Reading Eagle (August 26, 1944)
Pegler: Labor Federation endorsement
By Westbrook Pegler
New York –
The endorsement of Franklin D. Roosevelt for a fourth term by the state convention of the New York Federation of Labor is an appropriate act of homage and appreciation by an organization heavily infested with public enemies. It is, at the same time, a delicate, if unintentional, compliment to Tom Dewey who, in his career as a prosecutor in New York, sent to prison a number of prime dignitaries of this licensed racket.

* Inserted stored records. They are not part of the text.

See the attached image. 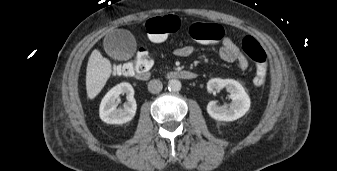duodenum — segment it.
Listing matches in <instances>:
<instances>
[{"mask_svg": "<svg viewBox=\"0 0 337 171\" xmlns=\"http://www.w3.org/2000/svg\"><path fill=\"white\" fill-rule=\"evenodd\" d=\"M135 77L138 80H147L150 77V73L148 69L136 70L134 72ZM197 73L187 70H171L168 71L166 77L168 79H182V80H193L197 78Z\"/></svg>", "mask_w": 337, "mask_h": 171, "instance_id": "duodenum-1", "label": "duodenum"}]
</instances>
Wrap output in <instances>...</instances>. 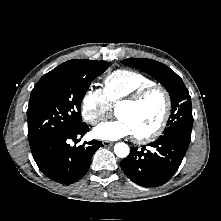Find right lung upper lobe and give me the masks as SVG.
Returning a JSON list of instances; mask_svg holds the SVG:
<instances>
[{
  "mask_svg": "<svg viewBox=\"0 0 221 221\" xmlns=\"http://www.w3.org/2000/svg\"><path fill=\"white\" fill-rule=\"evenodd\" d=\"M63 65L61 64V65H59L58 67H56L55 69H53L52 71H50V72H54V71H57V70H59V69H61V67H62Z\"/></svg>",
  "mask_w": 221,
  "mask_h": 221,
  "instance_id": "1",
  "label": "right lung upper lobe"
}]
</instances>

Any other action would have been a shocking violation of the underworld code, and an undeserved smear against a man, who, like Roosevelt, well knows the criminal characters and methods of predatory unionism but, unlike Roosevelt, and to his honor, has never joined in their oppression of the worker or their outrages against the whole public interest.
To ignore or try to dignify the fact that for 12 years the administration has been a helpful partner in the appalling brutalities operated by the American Federation of Labor, is to serve the public ill. The relationship has been shown in the plainest detail and, from early indignation and denial, all parties to the conspiracy have turned to defiant acknowledgment. The fact that the presidency of the last relatively free great nation on earth is involved in this business cannot be remedied by a popular refusal to believe it. To be sure, decent citizens, including millions of workers whom Roosevelt has delivered over bodily to his crooked partners, do wish in their hearts that the highest office within their gift has not been so debased But the remedy is not to cry lèse-majesté at the very truth itself, but to throw out of office the regime which has so debauched free government.
Roosevelt’s Supreme Court has had the cynical effrontery to hold, in sonorous language, that his cohorts in these rackets have a right to bear false witness, that is to slander and injure by deliberate lies, innocent members of the community. It has held that highway robbery is a special right of his partners in the exploitation of the people. His Department of Justice has violated its trust by its tolerance of a national system of loot, operated in many ways and in all communities and his shameless flunkeys on Capitol Hill, by tricky stratagems in committees, have frustrated all proposals to abate the menace.
The rouges’ gallery of criminals exposed by private effort and initiative, mainly that of American journalism, contains the portraits of four presidents of national unions of the American Federation of Labor and of one member of its executive council, the national governing body. It contains pictures of two national treasurers and of innumerable regional and local criminals. Its general counsel, Joseph Padway, the guide and intimate friend of William Green, the president, while posturing before Congress and state legislatures as a friend of labor, has taken the money of union crooks so foul that not even administration patronage could save them from prison. And Roosevelt, nevertheless, sent Padway to England a year ago as a spokesman of American labor, a gesture deliberately insulting to American and British labor.
The basic wrong, the most defiant and tragic offense against the freedom of the American workers, has been Roosevelt’s protection of the system which makes it possible for union racketeers to shake down both workers for jobs and employers for protection against strikes called, not by any vote of the workers, but by order of the criminals. Dictatorships have arisen, notably in the Pacific Northwest where the teamsters’ union, one of Roosevelt’s favorites, established a working model of the Hitlerian scourge and men have been beaten and killed, terrorized and starved, all for the lack of a few fundamentally decent laws to restrict the powers of the goons.
That the New York state organization of this vicious system endorsed for a fourth term the one man who stands between it and the public interest, therefore, is not so much news as scandal.